The relative abundances of 9 taxa were significantly lower in AEW-administered mice than in control mice. Because the most abundant sequences of S24-7, Lachnospiraceae, Coprococcus, and Sutterella were uncultured clones, the physiological features of these genera have not been clarified. Therefore, the reasons for the lower abundance of these genera remain unclear. It is particularly interesting that the relative abundance of OTU 342504 (the most abundant sequence of Clostridiaceae) is correlated positively with serum ALT level (r = 0.63). The sequence of OTU 342504 is shown in https://links.lww.com/MGAR/A26. The closest species of this sequence is Eubacteriaceae bacterium Marseille-P2843. This anaerobic bacteria species was recently isolated from the human gut.²⁶ Although the physiological features of this species have not yet been clarified, our data show the possibility that the relative abundance of this sequence is related to hepatocellular injury.

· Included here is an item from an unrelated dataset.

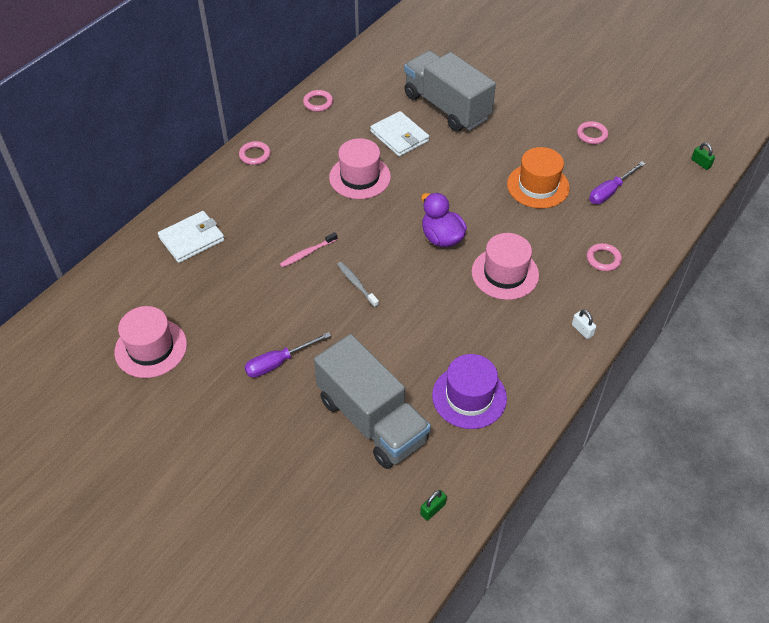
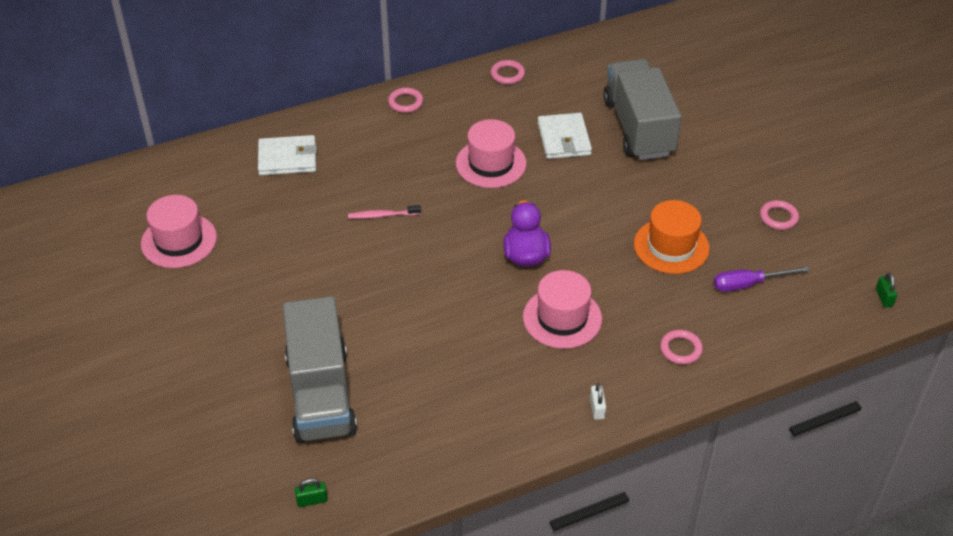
camera: 30 degrees right, 5 degrees down
(278, 362) = (278, 303): purple screwdriver -> none
(356, 284) = (406, 264): grey toothbrush -> none
(469, 397) = (429, 417): purple hat -> none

In conclusion, results presented herein indicate that AEW administration strongly affects the intestinal environment in mice, including the SCFA contents and the microbial composition in mice. Our previous report showed that the antioxidant activity of molecular hydrogen-dissolved alkaline electrolyzed water is enhanced with increasing hydrogen concentration even at the same pH condition.²⁷ Therefore, we speculate that molecular hydrogen contribution is great for its beneficial effects. To elucidate the definitive role of gut microbes of AEW-administered mice, further investigations using fecal transplantation must be conducted. However, our data demonstrate the possibility that oral intake of AEW has beneficial roles for health in terms of cholesterol metabolism and liver protection.